Supplied records =>
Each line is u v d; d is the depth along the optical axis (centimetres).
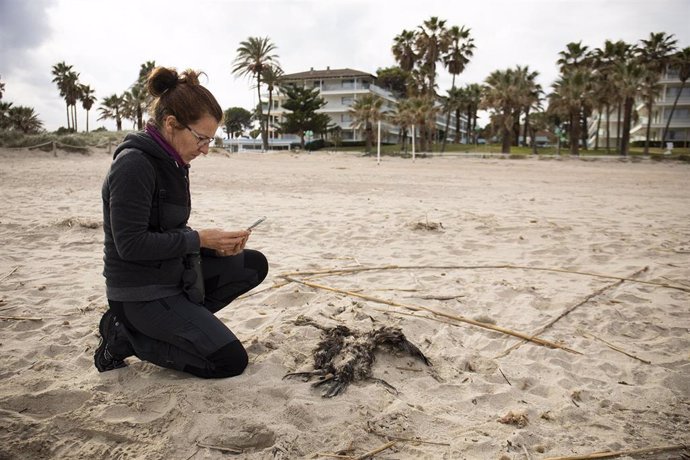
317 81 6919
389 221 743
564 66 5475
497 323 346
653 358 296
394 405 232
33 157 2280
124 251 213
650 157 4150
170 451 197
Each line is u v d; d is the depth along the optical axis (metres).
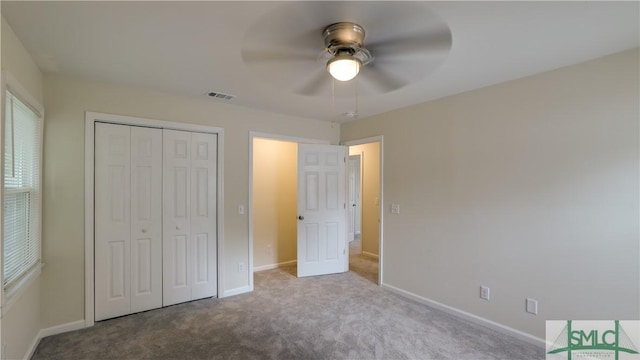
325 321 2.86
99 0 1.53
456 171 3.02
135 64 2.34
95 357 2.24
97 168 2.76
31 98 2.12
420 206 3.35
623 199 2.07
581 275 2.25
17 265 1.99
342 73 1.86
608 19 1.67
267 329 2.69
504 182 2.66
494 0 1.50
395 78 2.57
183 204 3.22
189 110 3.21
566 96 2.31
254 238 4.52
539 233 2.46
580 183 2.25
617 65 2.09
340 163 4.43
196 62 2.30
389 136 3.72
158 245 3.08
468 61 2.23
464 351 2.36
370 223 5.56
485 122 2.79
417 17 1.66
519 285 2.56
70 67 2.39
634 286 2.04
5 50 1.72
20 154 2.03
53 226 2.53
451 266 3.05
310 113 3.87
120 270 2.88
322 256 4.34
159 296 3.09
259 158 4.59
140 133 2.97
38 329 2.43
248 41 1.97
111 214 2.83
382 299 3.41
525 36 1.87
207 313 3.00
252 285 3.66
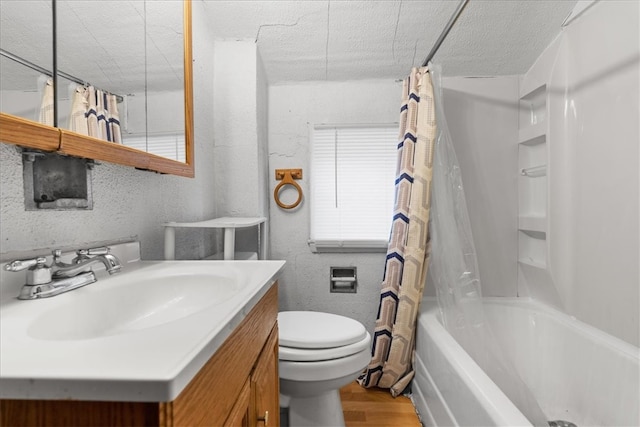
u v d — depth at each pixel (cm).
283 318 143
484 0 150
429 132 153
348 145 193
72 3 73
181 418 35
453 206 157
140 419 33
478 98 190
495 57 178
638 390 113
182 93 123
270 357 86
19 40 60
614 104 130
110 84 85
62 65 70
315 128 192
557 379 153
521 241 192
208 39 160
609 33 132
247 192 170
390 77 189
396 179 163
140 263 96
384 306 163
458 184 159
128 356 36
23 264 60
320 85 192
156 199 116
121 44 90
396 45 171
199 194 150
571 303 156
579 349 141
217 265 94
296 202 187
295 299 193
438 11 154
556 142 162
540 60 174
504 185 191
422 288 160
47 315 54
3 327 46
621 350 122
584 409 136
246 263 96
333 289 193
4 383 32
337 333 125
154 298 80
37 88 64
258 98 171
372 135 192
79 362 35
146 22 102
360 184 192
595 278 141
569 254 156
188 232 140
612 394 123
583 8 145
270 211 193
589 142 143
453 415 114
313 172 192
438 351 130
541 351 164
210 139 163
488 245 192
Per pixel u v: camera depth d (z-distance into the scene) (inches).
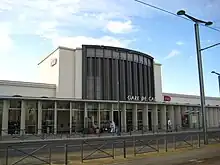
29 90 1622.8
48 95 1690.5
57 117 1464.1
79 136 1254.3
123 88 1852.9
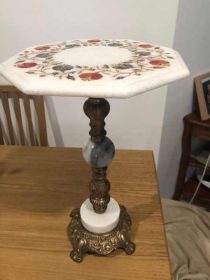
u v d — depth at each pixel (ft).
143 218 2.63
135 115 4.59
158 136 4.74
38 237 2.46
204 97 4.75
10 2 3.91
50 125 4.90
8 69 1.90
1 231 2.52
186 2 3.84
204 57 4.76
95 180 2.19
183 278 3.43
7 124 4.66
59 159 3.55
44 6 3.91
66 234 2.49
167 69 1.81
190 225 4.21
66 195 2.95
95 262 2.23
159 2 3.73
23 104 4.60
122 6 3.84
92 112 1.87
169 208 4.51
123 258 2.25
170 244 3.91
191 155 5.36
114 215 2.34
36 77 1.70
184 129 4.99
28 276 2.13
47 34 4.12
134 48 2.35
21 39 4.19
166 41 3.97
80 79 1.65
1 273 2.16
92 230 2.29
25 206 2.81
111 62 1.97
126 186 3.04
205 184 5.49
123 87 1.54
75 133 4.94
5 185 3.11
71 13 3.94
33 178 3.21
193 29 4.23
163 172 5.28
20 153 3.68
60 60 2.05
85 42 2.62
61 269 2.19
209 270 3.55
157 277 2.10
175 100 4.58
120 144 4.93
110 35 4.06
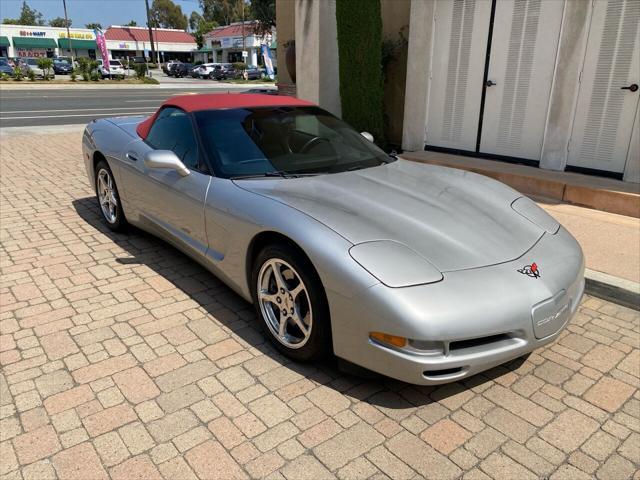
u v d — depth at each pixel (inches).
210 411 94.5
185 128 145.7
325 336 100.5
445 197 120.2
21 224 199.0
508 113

Prompt =>
No picture belongs in the copy; return the rest of the listing exactly.

Response =>
Each line is u v d; d is the depth along the optical axis (centimetres).
317 81 6919
389 221 743
564 66 5475
497 323 346
653 358 296
394 405 232
33 157 2280
124 251 213
650 157 4150
170 451 197
Each line is u v d; d is the depth along the optical axis (metres).
325 321 2.86
99 0 1.53
456 171 3.02
135 64 2.34
95 357 2.24
97 168 2.76
31 98 2.12
420 206 3.35
623 199 2.07
581 275 2.25
17 265 1.99
342 73 1.86
608 19 1.67
267 329 2.69
504 182 2.66
494 0 1.50
395 78 2.57
183 204 3.22
189 110 3.21
566 96 2.31
254 238 4.52
539 233 2.46
580 183 2.25
617 65 2.09
340 163 4.43
196 62 2.30
389 136 3.72
158 245 3.08
468 61 2.23
464 351 2.36
370 223 5.56
485 122 2.79
417 17 1.66
519 285 2.56
70 67 2.39
634 286 2.04
5 50 1.72
20 154 2.03
53 226 2.53
451 266 3.05
310 113 3.87
120 270 2.88
322 256 4.34
159 296 3.09
259 158 4.59
140 133 2.97
38 329 2.43
248 41 1.97
111 214 2.83
382 299 3.41
525 36 1.87
207 313 3.00
252 285 3.66
u v d — depth at each pixel (cm).
283 318 143
484 0 150
429 132 153
348 145 193
72 3 73
181 418 35
453 206 157
140 419 33
478 98 190
495 57 178
638 390 113
182 93 123
270 357 86
19 40 60
614 104 130
110 84 85
62 65 70
315 128 192
557 379 153
521 241 192
208 39 160
609 33 132
247 192 170
390 77 189
396 179 163
140 263 96
384 306 163
458 184 159
128 356 36
23 264 60
320 85 192
156 199 116
121 44 90
396 45 171
199 194 150
571 303 156
579 349 141
217 265 94
296 202 187
295 299 193
438 11 154
556 142 162
540 60 174
504 185 191
422 288 160
47 315 54
3 327 46
621 350 122
584 409 136
246 263 96
333 289 193
4 383 32
337 333 125
154 298 80
37 88 64
258 98 171
372 135 192
79 362 35
146 22 102
360 184 192
595 278 141
569 254 156
188 232 140
612 394 123
583 8 145
270 211 193
589 142 143
453 415 114
313 172 192
438 351 130
541 351 164
210 139 163
488 245 192
Per pixel u v: camera depth d (z-distance into the scene) (inches).
29 90 1622.8
48 95 1690.5
57 117 1464.1
79 136 1254.3
123 88 1852.9
u v d — depth at each pixel (ft).
143 218 2.63
135 115 4.59
158 136 4.74
38 237 2.46
204 97 4.75
10 2 3.91
50 125 4.90
8 69 1.90
1 231 2.52
186 2 3.84
204 57 4.76
95 180 2.19
183 278 3.43
7 124 4.66
59 159 3.55
44 6 3.91
66 234 2.49
167 69 1.81
190 225 4.21
66 195 2.95
95 262 2.23
159 2 3.73
23 104 4.60
122 6 3.84
92 112 1.87
169 208 4.51
123 258 2.25
170 244 3.91
191 155 5.36
114 215 2.34
36 77 1.70
184 129 4.99
28 276 2.13
47 34 4.12
134 48 2.35
21 39 4.19
166 41 3.97
80 79 1.65
1 273 2.16
92 230 2.29
25 206 2.81
111 62 1.97
126 186 3.04
205 184 5.49
123 87 1.54
75 133 4.94
5 185 3.11
71 13 3.94
33 178 3.21
193 29 4.23
163 172 5.28
20 153 3.68
60 60 2.05
85 42 2.62
61 269 2.19
209 270 3.55
157 277 2.10
175 100 4.58
120 144 4.93
110 35 4.06
u v d — depth at each pixel (inches).
210 411 94.5
185 128 145.7
325 336 100.5
445 197 120.2
21 224 199.0
508 113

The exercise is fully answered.